I wonder how many non-Muslim twenty-somethings in Britain today feel existential anguish and are seeking purpose to their life (100 %), how many non-Muslims feel their vote doesn't count and the government doesn't listen to them (lots), how many non-Muslim women want to be respected for their personality and not just as lumps of meat (most of them) and what proportion of them see gauntly thin 14-year olds lying in pools of their own vomit with their legs akimbo under their mini-skirt (read: enlarged belt) and feel this is commendable and represents British 'values' (not very many).

Jon Snow didn't make the distinction between cultural trends such as the much Grauniadised 'raunch culture', universal human experience such as the seeking of a purpose to ones life, personal morality issues common to non-liberal interpretations of most religions (e.g. whether homosexuality is right) and genuine political and legislative differences to be resolved such as over the limits to freedom of speech. He lumped all these things together into 'liberal society' and 'British values'. This was a deficiency of the program because confusing these issues together prevents clear identification of issues that actually relate to Muslims specifically and how many are just 'issues in Britain today'. Even if there were no Muslims in Britain, there would still be a few million people in Britain who believe homosexuality is unnatural (and I'm entirely happy to argue biology with them since evidence suggests otherwise).

Further, it obscures what 'British' values are and why we might want to defend them against Islamic extremism or Communism or any other 'ism' we might view as a threat. The Daily Mail reading public might have walked away from 'What Muslims Want' thinking Sharia Law was a good idea because if contemporary 'British values' are that adultery is entirely acceptable then stoning adulterers might be an improvement. I would like to think British is interchangeable with 'Western' and 'Western values' include representative democracy (I'll avoid a rant about how First-Past-The-Post means that your vote counts provided you're a floating voter in Surrey) , human rights, equality before the law, etc. We don't get all excited about the US Bill of Rights because of its position on the 18-30 holiday.

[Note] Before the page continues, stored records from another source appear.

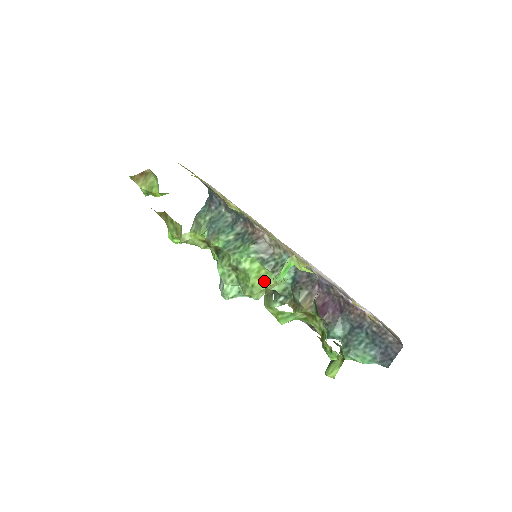
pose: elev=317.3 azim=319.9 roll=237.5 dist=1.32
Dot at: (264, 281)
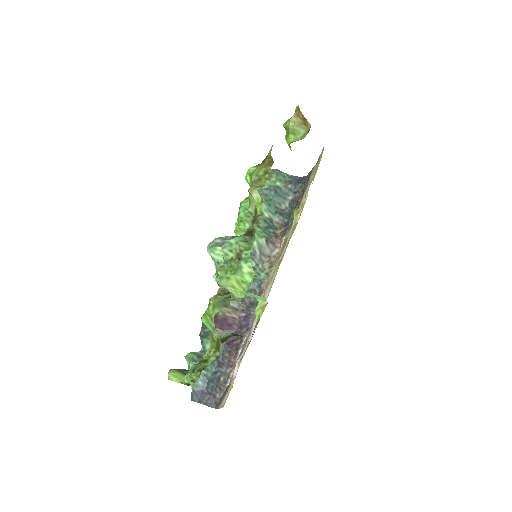
Dot at: (236, 288)
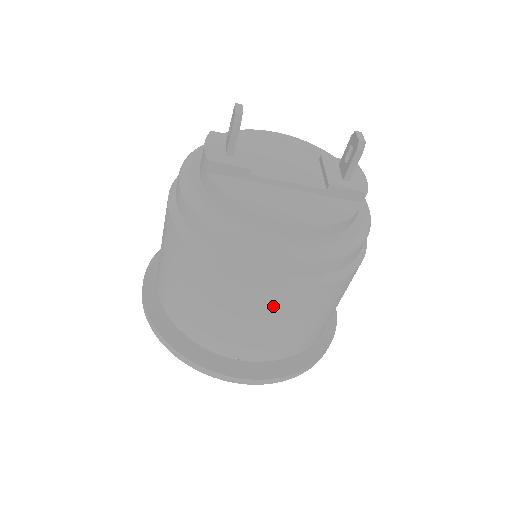
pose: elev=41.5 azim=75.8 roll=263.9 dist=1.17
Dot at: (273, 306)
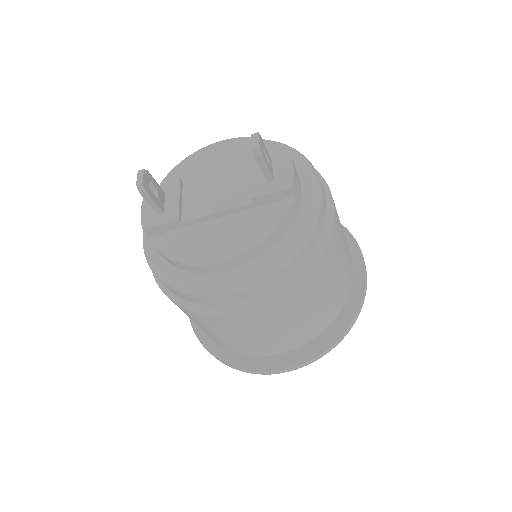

A 'liberal society' is one in which people are given responsibility to decide their own personal, religious and spiritual values provided they cause no direct harm to others. A certain amount of tolerance is expected with the understanding that the freedom of others to do things you don't like also permits you the freedom to do things others don't like. This is opposed to a society in which the government determines and imposes what it believes to be acceptable personal and religious conduct. A 'liberal society' is not incompatible with personal conservatism. Just because you can choose to behave badly without the Ministry of Vice and Virtue paying you a visit doesn't mean that you should necessarily seize the opportunity.

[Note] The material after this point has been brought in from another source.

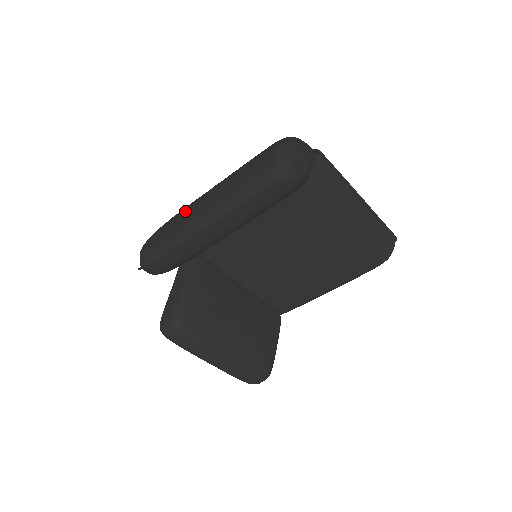
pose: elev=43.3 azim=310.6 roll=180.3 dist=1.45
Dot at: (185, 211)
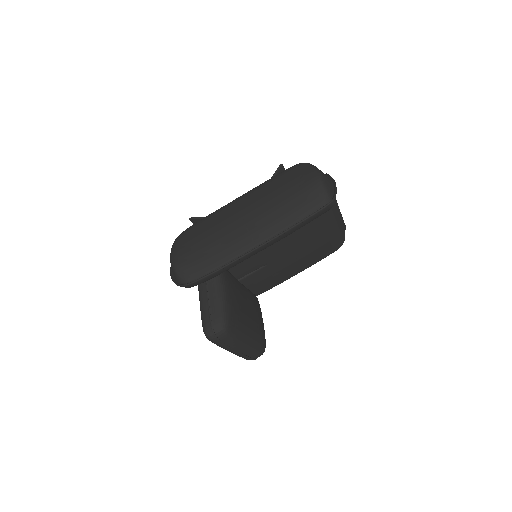
Dot at: (221, 229)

I just wish this had been clearer - Jon Snow is a talented journalist and if he'd spent less time talking to Muslim girls about how 'you have to smoke and drink in order to fit in in Britain' (WTF!!) and more time talking about politics then it might have been clearer that much of the substantive issues in Dispatches were a Islam-specific response to issues dear to British people generally, and that together we can work to make Britain a better place.